The version for DDR5 (MO-358C) allows for a lot more variation. Chip sizes are defined to house different numbers of memory chips and pin channels: Axxx (40 mm, dual channel pins), Bxxx (54 mm, dual channel pins), Cxxx (68 mm, dual channel pins), Dxxx (28.5 mm, single channel pins), and Exxx (56.5 mm, single channel pins). Each dual-channel socket can be split into two by raising the two halves to different heights, allowing two single-channel modules to be attached.

An expanded socket of about 20×46 pins is planned for DDR6 with a 50% growth in channel width.

=== SOCAMM2 ===
SOCAMM2 (small outline CAMM2) is a form factor developed by Micron and Nvidia. It will be standardized by the JEDEC for LPDDR5/5X as JESD328. When socketed, the SOCAMM2 module sits flat to the main board, is approximately 90mm long, 14mm wide and around 1mm high. It has 694 pins.
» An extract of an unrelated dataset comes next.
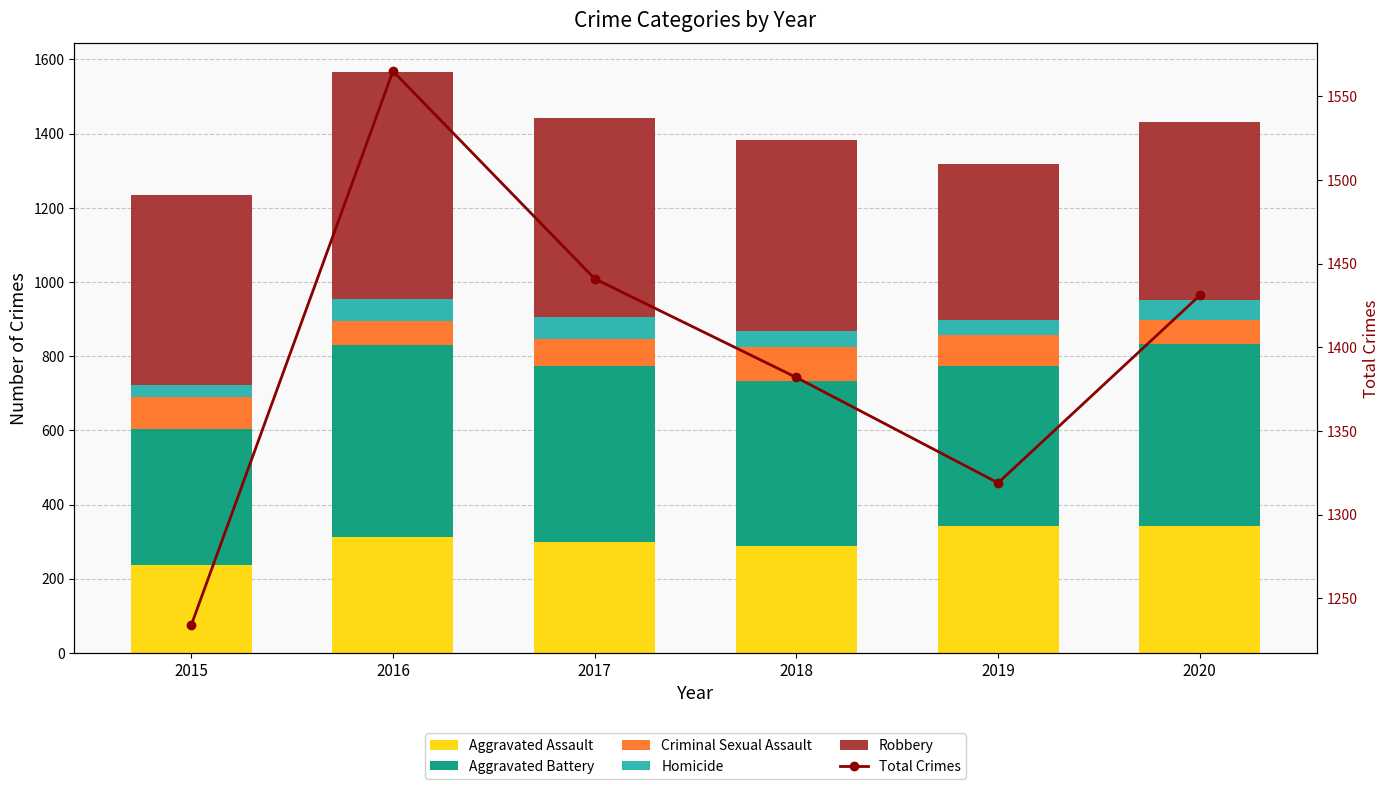

Does the chart contain stacked bars?

No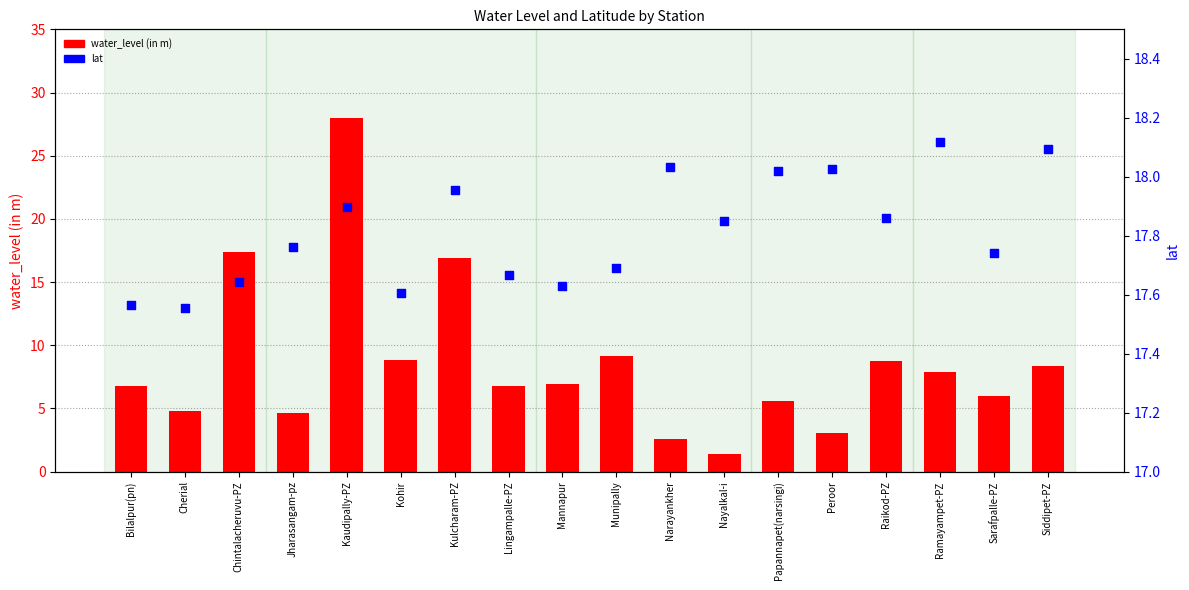

What are all the series names shown in the legend?

water_level (in m), lat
Each module can integrate 4 stacks of up to 16 memory chips, for up to 64 memory ICs, enabling a per-module capacity of 128 GiB (or 256 GiB using 32 Gb chips, per Micron). It operates at 1.05 V. It is mainly expected to be used in AI inference servers, edge servers, and AI PCs. An LPDDR6X version is also planned.

== Adoption ==
In April 2022, Dell launched laptops in the Dell Precision 7000-series that used a custom form factor of CAMM for DDR5 SDRAM.
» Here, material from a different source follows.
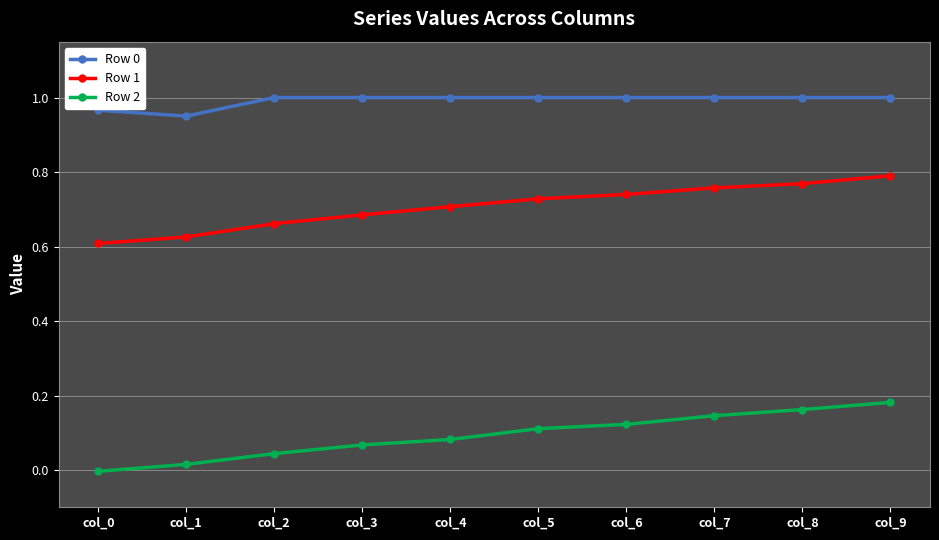

Is this an area chart (filled region under the line)?

No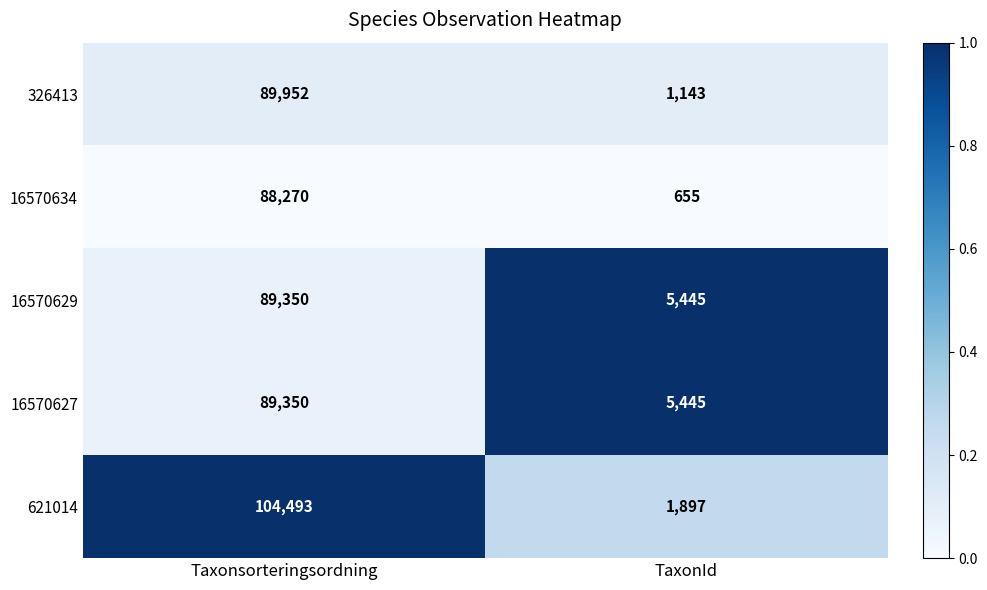

True or false: 16570634 has a value of 88270 at Taxonsorteringsordning.

True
The first computer, and laptop, to use CAMM2 (LPCAMM2: CAMM2 with LPDDR5) memory modules is the Lenovo ThinkPad P1 Gen 7 released in April 2024.

In May 2024, MSI announced the first desktop consumer motherboard with CAMM2 support, the Z790 Project Zero Plus.

At Computex 2025, various companies unveiled CAMM2 products. Chiefly, Gigabyte showed new motherboards, on which various RAM manufacturers demonstrated their new modules: G.Skill demonstrated prototype 5300 MHz (DDR5-10600) kits, Kingston showed 32-128 GB kits from their "Fury Impact" line. TeamGroup also demonstrated 4000 MHz (DDR5-8000) CAMM2 kits.

In April 2026, Framework announced the Laptop 13 Pro where the Intel Core Ultra Series 3 version of the mainboard supports LPCAMM2.